• _Excerpt provided_

╔══

Taking to the skies with solar energy
Swiss psychiatrist and balloonist Bertrand Piccard's Solar Impulse is the solar-powered airborne variation. In March 2015 he began a circumnavigation that ended in July 2016 in Abu Dhabi after a nine-month hiatus. His motivation was not the desire to break records but his vision of an environmentally friendly, energy-efficient aircraft. It took more than 10 years to develop the Solar Impulse.
Around the world in a hot-air balloon
US multimillionaire Steve Fossett, who died in 2007, poses here in front of his balloon, the Bud Light Spirit of Freedom, after a soft landing in the Australian outback in July 2002. He took 14 days to fly around the world alone, beating the record of his rival Bertrand Piccard, who had made the first non-stop balloon flight around the world three years previously in 19 days, but with a crewmate.
A pioneer in a vintage car
In circumnavigating the globe, it is considered necessary to cross all the meridians of longitude. That pushes people and vehicles to their limits. Berliner Heidi Hetzer, who died in 2019, took on the challenge at the age of 79 in a 1930 Hudson Great Eight. She was following in the tracks of Clärenore Stinnes, the first person to travel around the world in an automobile, from 1927 to 1929.
Outrunning the world
Serge Roetheli, born in 1955, is an indefatigable mountain guide and athlete. He jogged an incredible 40,000 kilometers around the world, demolishing 64 pairs of shoes in the process. His wife Nicole accompanied him on a motorcycle. The journey took the pair five years, returning to Switzerland in April 2005. On their way they raised $400,000 (€356,000) in donations.

╚══

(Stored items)
╔══

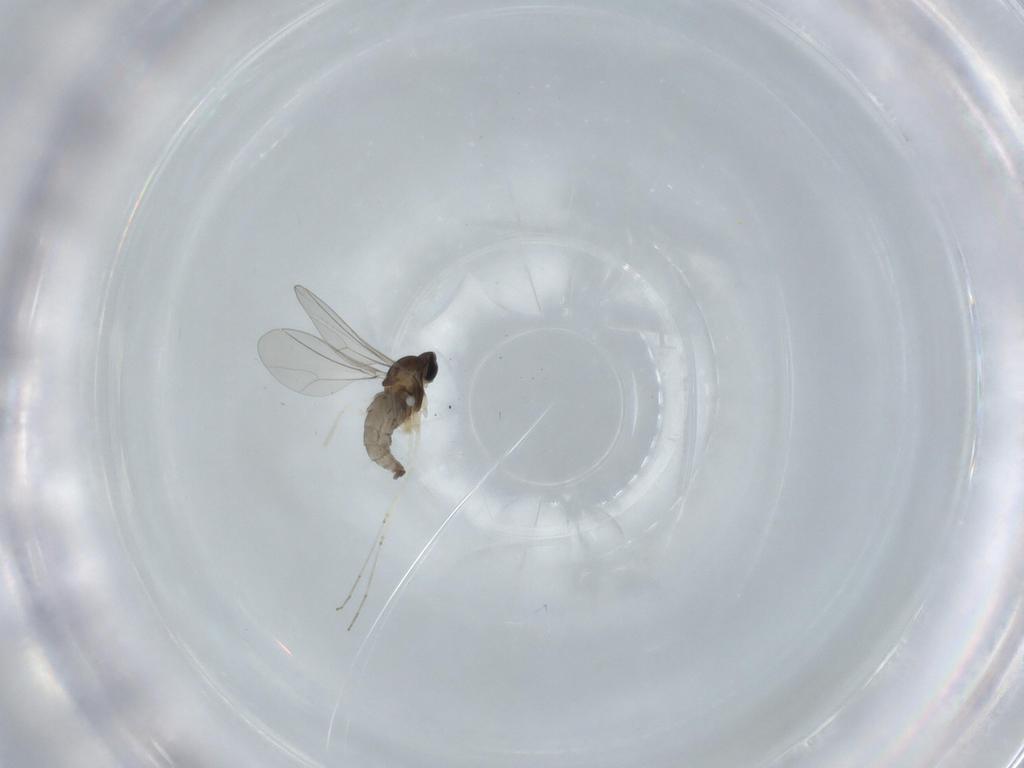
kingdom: Animalia
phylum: Arthropoda
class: Insecta
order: Diptera
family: Cecidomyiidae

╚══

• _Job_
Extract the full excerpt on round-the-world journeys above, reproducing every line unchanged.

• _In response_
Taking to the skies with solar energy
Swiss psychiatrist and balloonist Bertrand Piccard's Solar Impulse is the solar-powered airborne variation. In March 2015 he began a circumnavigation that ended in July 2016 in Abu Dhabi after a nine-month hiatus. His motivation was not the desire to break records but his vision of an environmentally friendly, energy-efficient aircraft. It took more than 10 years to develop the Solar Impulse.
Around the world in a hot-air balloon
US multimillionaire Steve Fossett, who died in 2007, poses here in front of his balloon, the Bud Light Spirit of Freedom, after a soft landing in the Australian outback in July 2002. He took 14 days to fly around the world alone, beating the record of his rival Bertrand Piccard, who had made the first non-stop balloon flight around the world three years previously in 19 days, but with a crewmate.
A pioneer in a vintage car
In circumnavigating the globe, it is considered necessary to cross all the meridians of longitude. That pushes people and vehicles to their limits. Berliner Heidi Hetzer, who died in 2019, took on the challenge at the age of 79 in a 1930 Hudson Great Eight. She was following in the tracks of Clärenore Stinnes, the first person to travel around the world in an automobile, from 1927 to 1929.
Outrunning the world
Serge Roetheli, born in 1955, is an indefatigable mountain guide and athlete. He jogged an incredible 40,000 kilometers around the world, demolishing 64 pairs of shoes in the process. His wife Nicole accompanied him on a motorcycle. The journey took the pair five years, returning to Switzerland in April 2005. On their way they raised $400,000 (€356,000) in donations.